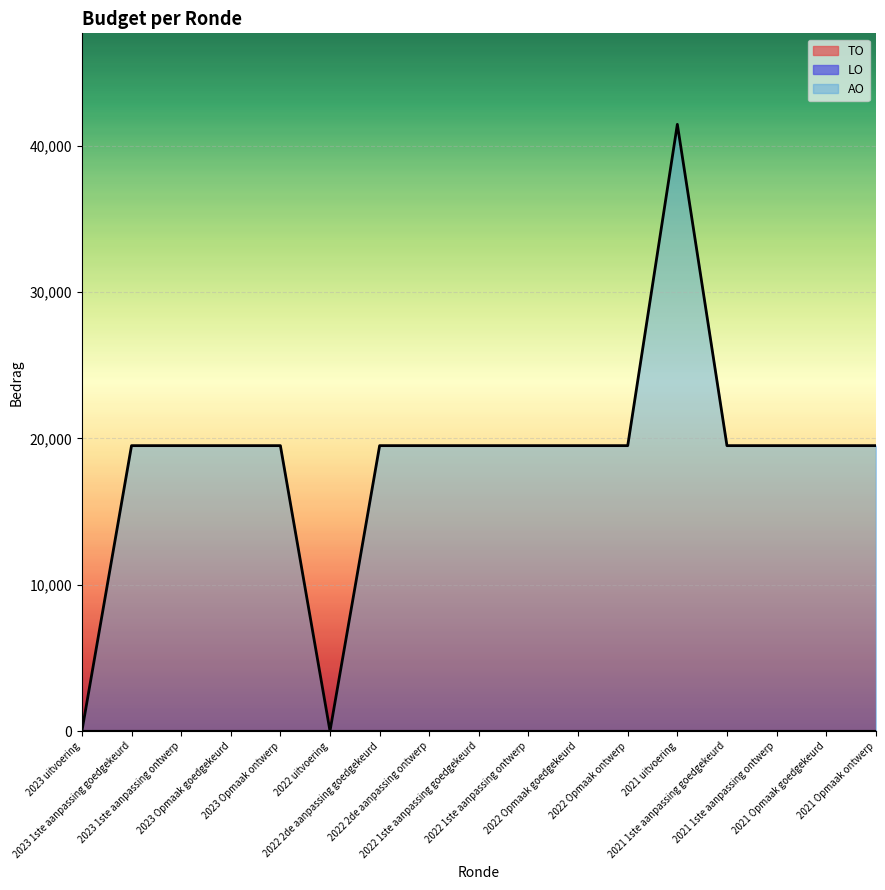

Reading right to left, list all the values displayed in this chart.

AO: 2021 Opmaak ontwerp=19500	2021 Opmaak goedgekeurd=19500	2021 1ste aanpassing ontwerp=19500	2021 1ste aanpassing goedgekeurd=19500	2021 uitvoering=41453	2022 Opmaak ontwerp=19500	2022 Opmaak goedgekeurd=19500	2022 1ste aanpassing ontwerp=19500	2022 1ste aanpassing goedgekeurd=19500	2022 2de aanpassing ontwerp=19500	2022 2de aanpassing goedgekeurd=19500	2022 uitvoering=0	2023 Opmaak ontwerp=19500	2023 Opmaak goedgekeurd=19500	2023 1ste aanpassing ontwerp=19500	2023 1ste aanpassing goedgekeurd=19500	2023 uitvoering=0
TO: 2021 Opmaak ontwerp=0	2021 Opmaak goedgekeurd=0	2021 1ste aanpassing ontwerp=0	2021 1ste aanpassing goedgekeurd=0	2021 uitvoering=0	2022 Opmaak ontwerp=0	2022 Opmaak goedgekeurd=0	2022 1ste aanpassing ontwerp=0	2022 1ste aanpassing goedgekeurd=0	2022 2de aanpassing ontwerp=0	2022 2de aanpassing goedgekeurd=0	2022 uitvoering=0	2023 Opmaak ontwerp=0	2023 Opmaak goedgekeurd=0	2023 1ste aanpassing ontwerp=0	2023 1ste aanpassing goedgekeurd=0	2023 uitvoering=0
LO: 2021 Opmaak ontwerp=0	2021 Opmaak goedgekeurd=0	2021 1ste aanpassing ontwerp=0	2021 1ste aanpassing goedgekeurd=0	2021 uitvoering=0	2022 Opmaak ontwerp=0	2022 Opmaak goedgekeurd=0	2022 1ste aanpassing ontwerp=0	2022 1ste aanpassing goedgekeurd=0	2022 2de aanpassing ontwerp=0	2022 2de aanpassing goedgekeurd=0	2022 uitvoering=0	2023 Opmaak ontwerp=0	2023 Opmaak goedgekeurd=0	2023 1ste aanpassing ontwerp=0	2023 1ste aanpassing goedgekeurd=0	2023 uitvoering=0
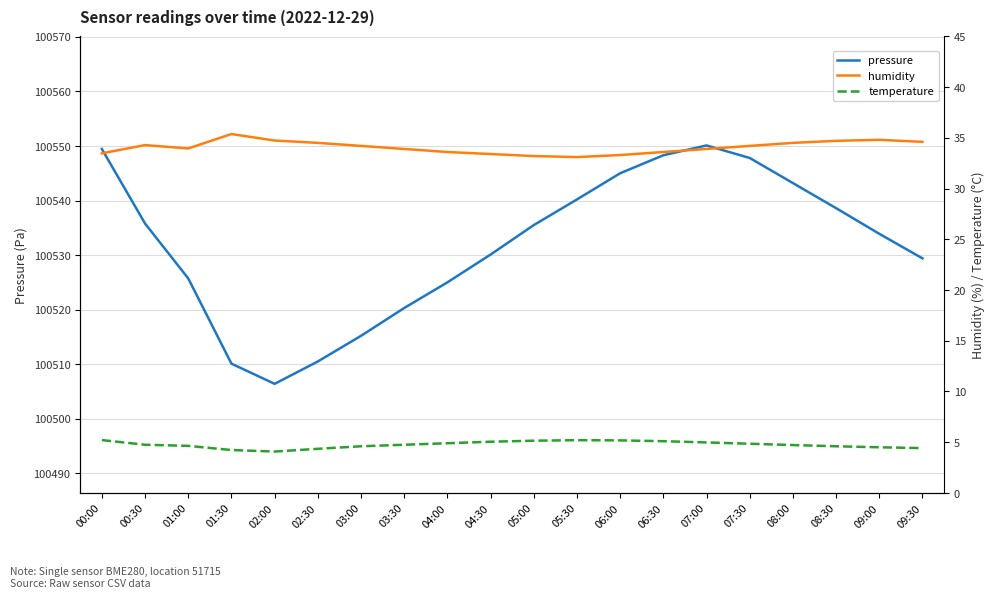

Reading right to left, extract all data points from this chart.

pressure: 100529.4	100533.9	100538.6	100543.2	100547.8	100550.1	100548.3	100545.0	100540.2	100535.5	100530.1	100525.0	100520.3	100515.2	100510.5	100506.4	100510.1	100525.7	100535.8	100549.4
humidity: 34.6	34.8	34.7	34.5	34.2	33.9	33.6	33.3	33.1	33.2	33.4	33.6	33.9	34.2	34.5	34.7	35.4	34.0	34.3	33.5
temperature: 4.4	4.5	4.6	4.7	4.8	5.0	5.1	5.2	5.2	5.2	5.0	4.9	4.8	4.6	4.3	4.1	4.2	4.6	4.8	5.2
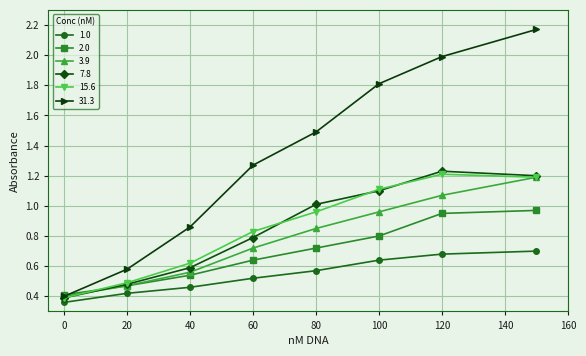

Which series has the widest spread of values?

31.3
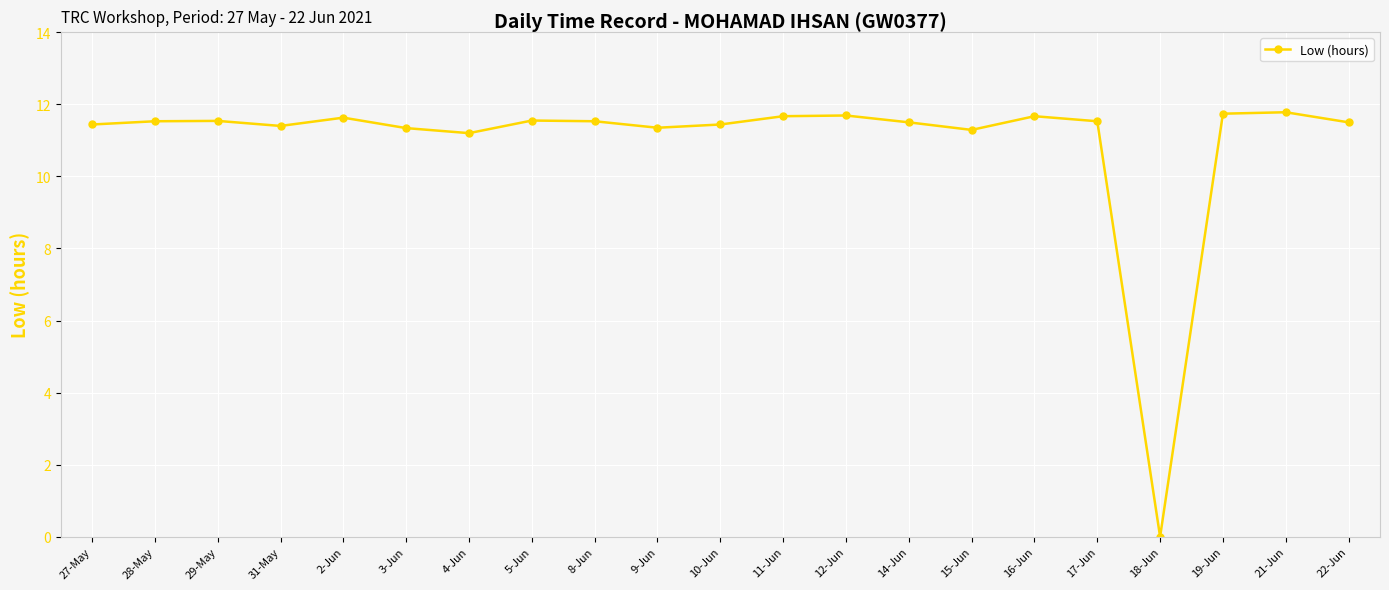

How many data points are above 11?

20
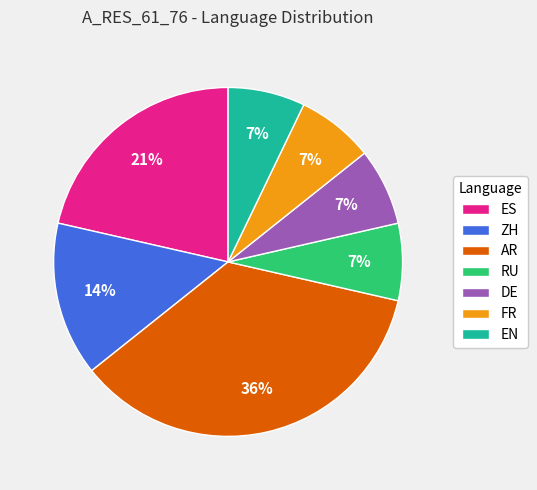

To the nearest percent, what portion does AR represent?

36%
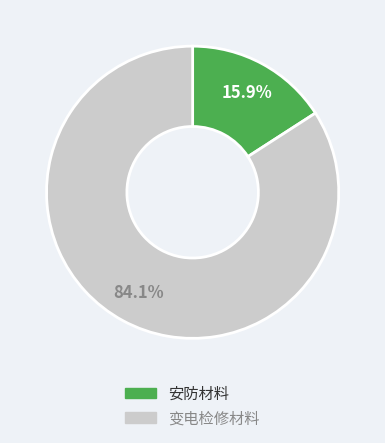

Is there any slice that represents more than half of the pie?

Yes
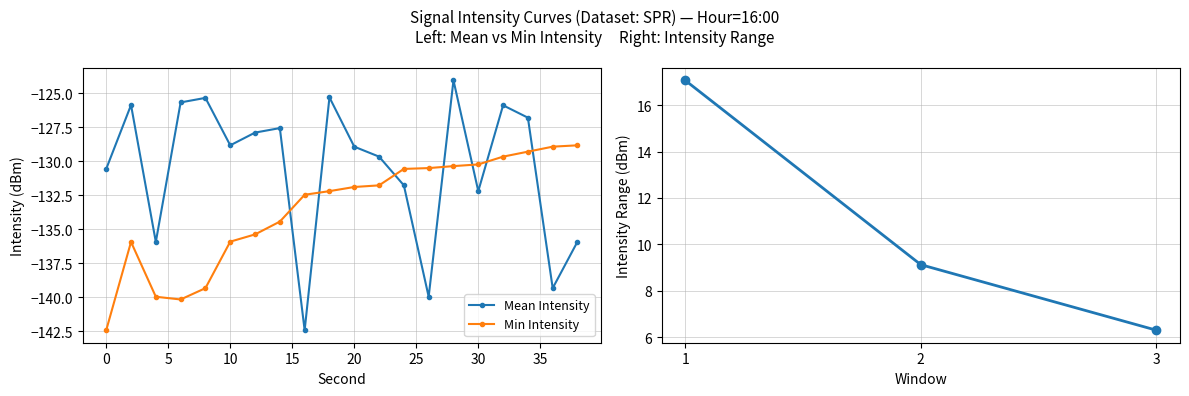

List the labels in order of Mean Intensity (dBm) value, smallest first.

16, 26, 36, 4, 38, 30, 24, 0, 22, 20, 10, 12, 14, 34, 32, 2, 6, 8, 18, 28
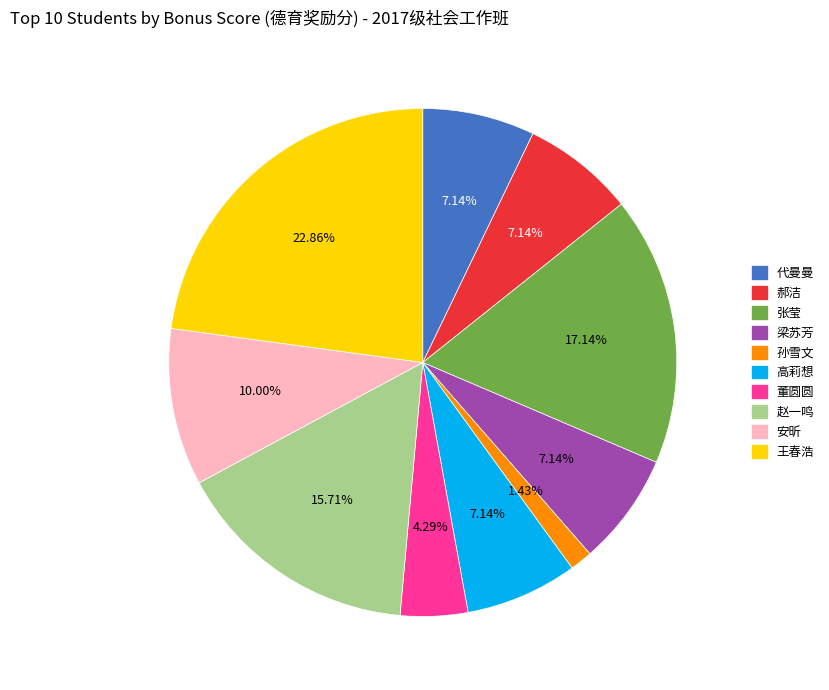

Which has a higher value, 张莹 or 王春浩?

王春浩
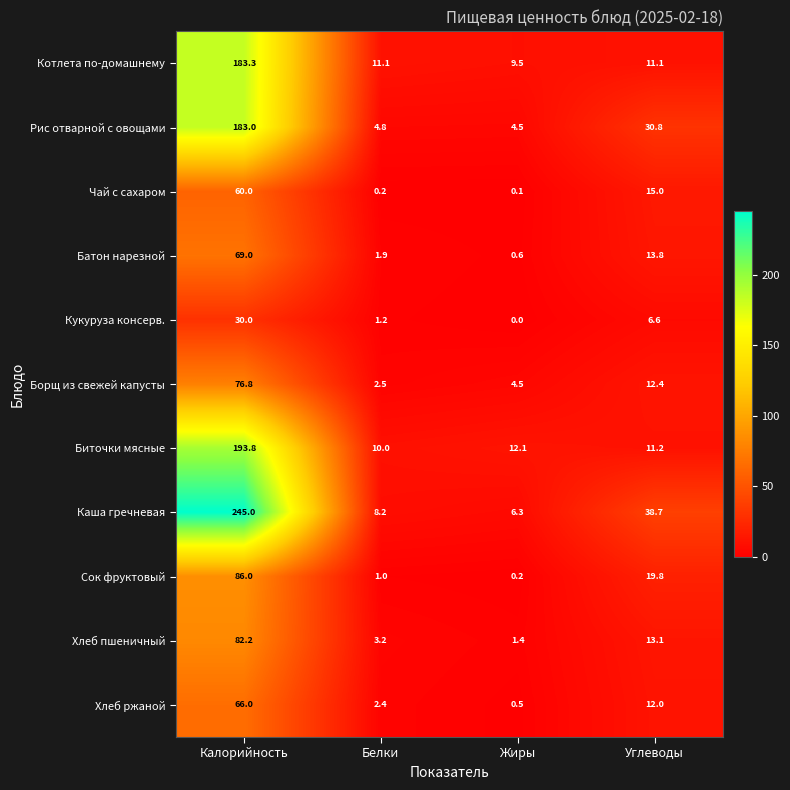

What is the average value of the Котлета по-домашнему series?

53.8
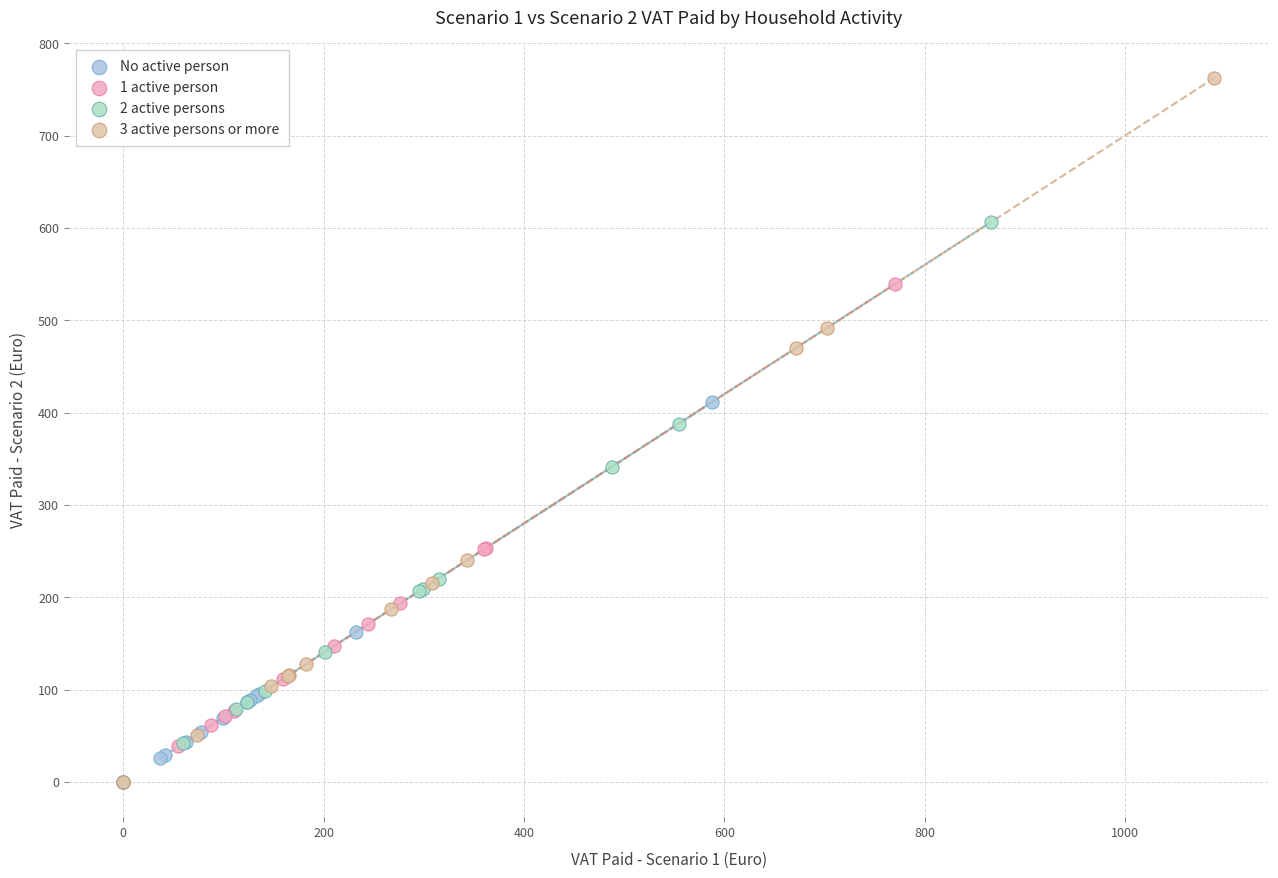

Which series contains the highest Y value?

3 active persons or more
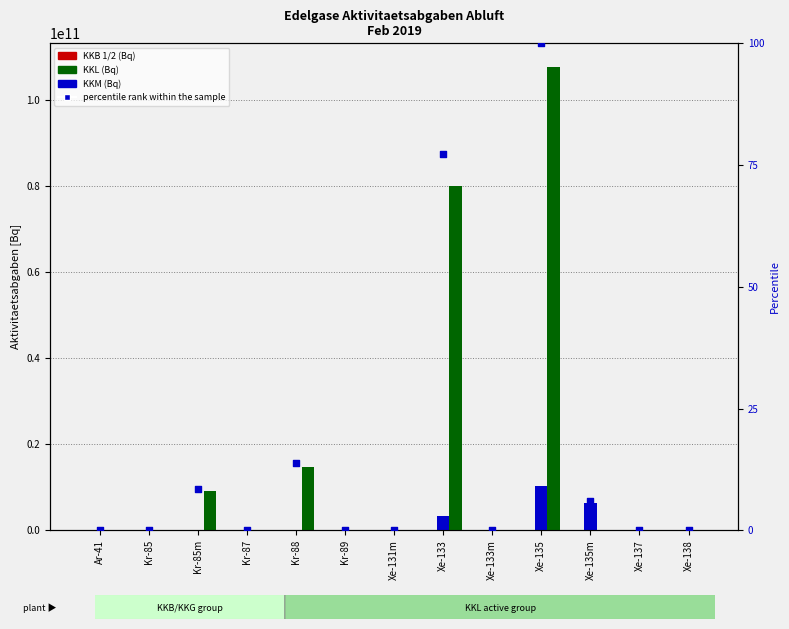

What are all the series names shown in the legend?

KKM (Bq), KKL (Bq), KKB 1/2 (Bq), percentile rank within the sample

::::::

#### Task prompt:
Reproduce everything from the line containing "Which has a higher value, 张莹 or 王春浩?" down to the line containing "What are all", including both of those lines. Leave the pictures out.

#### Written response:
Which has a higher value, 张莹 or 王春浩?

王春浩

What is the average value of the Котлета по-домашнему series?

53.8

Which series contains the highest Y value?

3 active persons or more

What are all the series names shown in the legend?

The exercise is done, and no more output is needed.